CLINTON, Tenn. — Gail Upton said decades after graduating from Clinton High School, she can still remember some of the worst and best moments.
"They used to bump into us in the halls," she said. "And I would go home with bloody socks because they would step on the back of my heels."
In 1956, Upton, her best friend Jo Ann Boyce and 10 others would go down in history as one of the first groups of students to integrate an all-white school in the South.
In fact, the Little Rock Nine wouldn't enter Little Rock Central High School for the first time until a year later.
Feb. 21, 2018: The Clinton 12: A journey toward integration
"This was history, we made history," Boyce said "I remember the first day there were boys with signs and some of them said a lot of rough things."
Boyce and her family would eventually pack up and move to Los Angeles before she could graduate.
Before she left, she went on camera with CBS's Edward R. Murrow.
"They would push us and shove us and they didn't really want us there at all," she said of back then. "But I had two As and a B. The only bad grade I had was a C and that's not bad, but I wish it was an A or a B."
Upton remained at Clinton High School and can recall what graduation felt like too.
"I want to get something across. Bobby Cain and I stayed all the way through," she said. "But I put my cap and gown on at home because they jumped Bobby the year before me so when I took my cap and gown off, I never stepped foot in that school again."
The significance of what Boyce and Upton were a part of isn't lost on them.
To this day, they continue to tell the story of what happened to them and how it changed the world around them.

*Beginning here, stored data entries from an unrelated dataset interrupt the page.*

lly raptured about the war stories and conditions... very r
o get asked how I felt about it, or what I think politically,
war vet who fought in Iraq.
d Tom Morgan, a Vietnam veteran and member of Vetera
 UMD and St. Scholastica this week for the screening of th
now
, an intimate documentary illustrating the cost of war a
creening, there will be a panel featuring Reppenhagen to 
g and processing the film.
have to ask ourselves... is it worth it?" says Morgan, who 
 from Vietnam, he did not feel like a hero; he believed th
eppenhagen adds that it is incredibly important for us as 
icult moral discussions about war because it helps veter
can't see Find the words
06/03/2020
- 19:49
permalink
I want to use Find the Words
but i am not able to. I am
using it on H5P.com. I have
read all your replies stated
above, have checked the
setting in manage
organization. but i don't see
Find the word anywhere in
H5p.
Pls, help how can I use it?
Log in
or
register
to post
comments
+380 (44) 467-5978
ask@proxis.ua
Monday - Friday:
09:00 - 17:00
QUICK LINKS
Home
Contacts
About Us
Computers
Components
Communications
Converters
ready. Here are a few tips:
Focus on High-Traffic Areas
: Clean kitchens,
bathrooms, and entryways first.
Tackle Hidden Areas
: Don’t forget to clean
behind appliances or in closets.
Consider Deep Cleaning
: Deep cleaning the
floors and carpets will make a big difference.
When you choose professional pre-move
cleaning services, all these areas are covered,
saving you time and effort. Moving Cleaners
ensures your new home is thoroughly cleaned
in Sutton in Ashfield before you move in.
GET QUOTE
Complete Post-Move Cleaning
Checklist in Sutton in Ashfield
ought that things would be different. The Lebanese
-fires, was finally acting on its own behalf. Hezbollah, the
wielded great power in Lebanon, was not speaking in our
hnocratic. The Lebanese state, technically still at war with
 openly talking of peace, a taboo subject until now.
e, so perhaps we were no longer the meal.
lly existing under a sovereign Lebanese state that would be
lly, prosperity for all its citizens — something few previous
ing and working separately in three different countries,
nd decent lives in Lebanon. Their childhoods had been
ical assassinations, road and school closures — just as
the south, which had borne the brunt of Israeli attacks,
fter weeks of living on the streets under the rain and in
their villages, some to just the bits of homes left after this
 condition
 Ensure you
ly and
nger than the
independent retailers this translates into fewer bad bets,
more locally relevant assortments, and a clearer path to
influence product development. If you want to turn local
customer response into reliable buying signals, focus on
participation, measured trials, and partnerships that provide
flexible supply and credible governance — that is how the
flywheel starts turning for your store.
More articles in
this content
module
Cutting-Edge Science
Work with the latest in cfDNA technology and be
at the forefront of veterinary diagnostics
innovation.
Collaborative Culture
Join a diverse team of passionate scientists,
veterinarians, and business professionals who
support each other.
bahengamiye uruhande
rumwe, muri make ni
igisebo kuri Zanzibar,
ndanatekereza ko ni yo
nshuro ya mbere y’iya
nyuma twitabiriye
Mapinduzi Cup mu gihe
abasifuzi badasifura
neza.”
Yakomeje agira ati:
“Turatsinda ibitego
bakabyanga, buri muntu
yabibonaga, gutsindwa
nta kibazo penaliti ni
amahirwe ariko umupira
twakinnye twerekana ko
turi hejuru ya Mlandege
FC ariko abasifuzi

"I honestly feel like if it hadn't worked with us, integration would have been set back years," Upton said. "I'm glad children are interested in knowing because it's their job now."
Passing the legacy on to children is something Boyce believes in firmly as well.
"I'm passing the baton to children because I truly believe it will be them who will make the work a better, more inclusive place," she said.
Making the world a better place is something students at Clinton High School are dedicated to doing.
For some students, the Clinton 12's legacy hits close to home.
DeAndre Soles is a student at Clinton High School and the grandson of Maurice Soles, another member of the Clinton 12.
"I just wanna thank him," Soles said. "You should never forget the 12 people who fought everyday so that thousands of students could come here."
Soles walks the halls with Jason Gallaher. His great-uncle, Ronald Hayden, was also a part of the Clinton 12.
"Because of him I can be free, I can be myself," he said.
Clinton High School principal Caleb Tipton said the story of how Clinton contributed to integration is one every student who steps foot in his school will leave knowing.
"It's important that they know, in a time when the world was segregated, we were breaking barriers," he said.